Rep. Blaine Luetkemeyer (R-Mo.) said in a Wednesday statement he had concerns about “Fitch’s history of subjective ratings” but also went after Democrats’ spending that he called “reckless.”
“Reckless fiscal policy that caused the inflation we’re still suffering is also harming confidence in our currency and treasuries. House Republicans understood this truth which is the reason Speaker [Kevin McCarthy] made countless attempts to start a dialogue with the White House months before the debt limit was reached,” Luetkemeyer said.
Other GOP members said that Biden’s recent legislative decisions were key in pushing Fitch into deciding the government could not work together.
“When Fitch specifically cited the problem of ‘last-minute’ resolutions, they may as well have noted Biden’s refusal to negotiate with Republicans for months, while insisting on even more wasteful spending,” House Ways and Means Committee Chairman Jason Smith (R-Mo.) said on Fox News on Tuesday.
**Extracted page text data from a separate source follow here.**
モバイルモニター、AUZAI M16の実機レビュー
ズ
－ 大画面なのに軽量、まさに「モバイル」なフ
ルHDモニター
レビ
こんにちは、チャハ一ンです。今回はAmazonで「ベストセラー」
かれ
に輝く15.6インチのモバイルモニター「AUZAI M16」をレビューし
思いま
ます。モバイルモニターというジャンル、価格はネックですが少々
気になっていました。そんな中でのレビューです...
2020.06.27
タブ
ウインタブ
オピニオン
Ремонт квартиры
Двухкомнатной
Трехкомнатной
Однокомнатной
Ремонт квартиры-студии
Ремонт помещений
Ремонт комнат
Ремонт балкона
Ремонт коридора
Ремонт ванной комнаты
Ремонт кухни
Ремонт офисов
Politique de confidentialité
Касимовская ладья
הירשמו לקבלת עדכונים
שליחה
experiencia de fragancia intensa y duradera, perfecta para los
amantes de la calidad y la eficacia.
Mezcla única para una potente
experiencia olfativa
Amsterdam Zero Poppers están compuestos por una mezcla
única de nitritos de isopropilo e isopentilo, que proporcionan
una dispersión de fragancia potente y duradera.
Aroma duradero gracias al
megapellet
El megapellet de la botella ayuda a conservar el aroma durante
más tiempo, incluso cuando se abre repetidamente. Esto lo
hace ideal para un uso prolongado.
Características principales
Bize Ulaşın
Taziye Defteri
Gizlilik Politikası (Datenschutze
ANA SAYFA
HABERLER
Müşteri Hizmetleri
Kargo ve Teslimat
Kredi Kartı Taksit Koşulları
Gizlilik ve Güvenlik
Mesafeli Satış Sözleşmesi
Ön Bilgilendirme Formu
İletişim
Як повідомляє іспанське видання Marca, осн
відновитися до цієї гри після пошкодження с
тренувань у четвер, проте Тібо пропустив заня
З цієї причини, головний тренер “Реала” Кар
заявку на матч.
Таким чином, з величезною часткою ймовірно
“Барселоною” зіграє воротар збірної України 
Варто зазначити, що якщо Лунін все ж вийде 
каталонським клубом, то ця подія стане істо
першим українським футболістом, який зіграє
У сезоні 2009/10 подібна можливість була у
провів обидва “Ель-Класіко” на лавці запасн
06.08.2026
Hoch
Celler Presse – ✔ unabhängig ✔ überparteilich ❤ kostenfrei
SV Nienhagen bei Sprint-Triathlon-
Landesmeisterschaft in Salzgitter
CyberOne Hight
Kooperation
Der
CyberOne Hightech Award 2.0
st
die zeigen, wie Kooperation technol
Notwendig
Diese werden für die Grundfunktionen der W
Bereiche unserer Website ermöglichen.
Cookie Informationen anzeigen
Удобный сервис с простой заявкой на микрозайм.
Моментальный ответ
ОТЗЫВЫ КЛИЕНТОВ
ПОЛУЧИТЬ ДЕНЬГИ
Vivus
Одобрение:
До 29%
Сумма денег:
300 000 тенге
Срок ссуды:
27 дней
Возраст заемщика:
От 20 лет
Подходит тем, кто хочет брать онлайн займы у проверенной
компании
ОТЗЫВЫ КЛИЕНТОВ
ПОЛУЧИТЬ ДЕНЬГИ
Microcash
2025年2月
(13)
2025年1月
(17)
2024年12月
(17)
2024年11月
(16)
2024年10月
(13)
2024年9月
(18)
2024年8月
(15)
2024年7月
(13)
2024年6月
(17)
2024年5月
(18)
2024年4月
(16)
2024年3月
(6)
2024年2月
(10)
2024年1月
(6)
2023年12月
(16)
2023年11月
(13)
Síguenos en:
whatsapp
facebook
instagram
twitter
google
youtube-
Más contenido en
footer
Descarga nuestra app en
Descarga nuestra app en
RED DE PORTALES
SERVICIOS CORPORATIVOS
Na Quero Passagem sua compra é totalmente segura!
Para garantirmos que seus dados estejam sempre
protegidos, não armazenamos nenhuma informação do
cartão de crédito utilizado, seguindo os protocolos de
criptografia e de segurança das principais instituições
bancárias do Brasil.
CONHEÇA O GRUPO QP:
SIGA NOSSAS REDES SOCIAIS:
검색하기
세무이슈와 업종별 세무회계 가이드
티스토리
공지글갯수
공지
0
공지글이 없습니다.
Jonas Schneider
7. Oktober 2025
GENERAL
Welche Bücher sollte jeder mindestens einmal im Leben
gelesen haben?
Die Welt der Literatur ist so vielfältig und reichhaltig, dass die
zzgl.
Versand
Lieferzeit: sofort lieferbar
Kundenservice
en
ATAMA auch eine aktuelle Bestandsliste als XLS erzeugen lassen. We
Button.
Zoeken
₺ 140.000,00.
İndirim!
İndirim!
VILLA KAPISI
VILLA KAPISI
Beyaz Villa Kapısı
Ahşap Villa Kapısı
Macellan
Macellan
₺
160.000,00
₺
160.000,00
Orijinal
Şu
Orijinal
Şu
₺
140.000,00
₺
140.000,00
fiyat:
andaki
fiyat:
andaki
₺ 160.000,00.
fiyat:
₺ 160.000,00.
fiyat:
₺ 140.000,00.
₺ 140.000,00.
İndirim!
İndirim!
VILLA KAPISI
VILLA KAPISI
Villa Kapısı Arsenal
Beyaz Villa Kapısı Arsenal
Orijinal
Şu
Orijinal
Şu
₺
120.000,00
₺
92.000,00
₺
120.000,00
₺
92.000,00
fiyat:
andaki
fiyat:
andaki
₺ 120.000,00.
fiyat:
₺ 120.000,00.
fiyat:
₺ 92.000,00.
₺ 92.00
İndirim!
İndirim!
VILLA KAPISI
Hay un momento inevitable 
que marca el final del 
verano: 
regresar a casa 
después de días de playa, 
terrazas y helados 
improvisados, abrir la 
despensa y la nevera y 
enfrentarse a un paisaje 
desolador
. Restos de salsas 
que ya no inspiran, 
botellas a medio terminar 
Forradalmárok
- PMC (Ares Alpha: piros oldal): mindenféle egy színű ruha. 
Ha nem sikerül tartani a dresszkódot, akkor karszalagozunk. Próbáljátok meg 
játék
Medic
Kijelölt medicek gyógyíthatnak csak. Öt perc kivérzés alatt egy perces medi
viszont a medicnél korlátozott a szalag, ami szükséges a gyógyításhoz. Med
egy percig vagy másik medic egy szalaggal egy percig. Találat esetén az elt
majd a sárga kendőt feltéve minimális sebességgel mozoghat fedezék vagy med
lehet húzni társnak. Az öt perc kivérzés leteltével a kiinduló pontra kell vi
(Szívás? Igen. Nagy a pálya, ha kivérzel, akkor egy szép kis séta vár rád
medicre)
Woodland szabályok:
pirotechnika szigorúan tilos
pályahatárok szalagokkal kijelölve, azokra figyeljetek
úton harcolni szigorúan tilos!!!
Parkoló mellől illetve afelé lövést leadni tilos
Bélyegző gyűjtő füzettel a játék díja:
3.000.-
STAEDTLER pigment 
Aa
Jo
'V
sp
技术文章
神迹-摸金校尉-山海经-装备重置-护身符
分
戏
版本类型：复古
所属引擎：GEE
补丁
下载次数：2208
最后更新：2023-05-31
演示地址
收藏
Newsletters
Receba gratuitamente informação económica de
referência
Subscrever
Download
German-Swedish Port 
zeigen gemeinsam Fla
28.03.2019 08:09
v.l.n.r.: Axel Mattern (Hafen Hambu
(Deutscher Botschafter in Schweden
“President Biden’s brinksmanship — not to mention the $10 trillion in new spending he and Washington Democrats passed over the past two years — pushed America’s credit rating off the ledge,” Smith said.
“Now families and small businesses already dealing with soaring interest rates and lost wages from Biden’s inflation crisis will also have to face the consequences of a reduced confidence in America’s sovereign debt.”
Well, here’s some free advice for Congress and the 2024 candidates. Some time ago a writer who actually cares about the deficit and the federal debt posited that balancing the budget without raising taxes would require across-the-board 7-percent budget cuts. Just to be safe, cut everything 10 percent, and if someone can’t agree upon cutting everything 10 percent, that person gets to suggest how to reach the net 10-percent threshold. That includes anyone else who thinks the feds should be doing things the feds are now not doing.
That also means cutting the 2.87-million-employee federal workforce. Which creates this joke:
Q: What do you call it when metro Washington, D.C., has the nation’s highest unemployment rate, and state capitals have their state’s highest unemployment rate?
A: Progress.
The next thing on the fiscal to-do list is to replace Social Security for those who are not near retirement (repeat those last six words if you’re confused) with a privatized investment program that Chile, Sweden and other countries have done.
Then comes a balanced-budget amendment to the U.S. Constitution (which must be approved by both houses of Congress and 38 states) to ban deficit spending for any reason regardless of circumstances.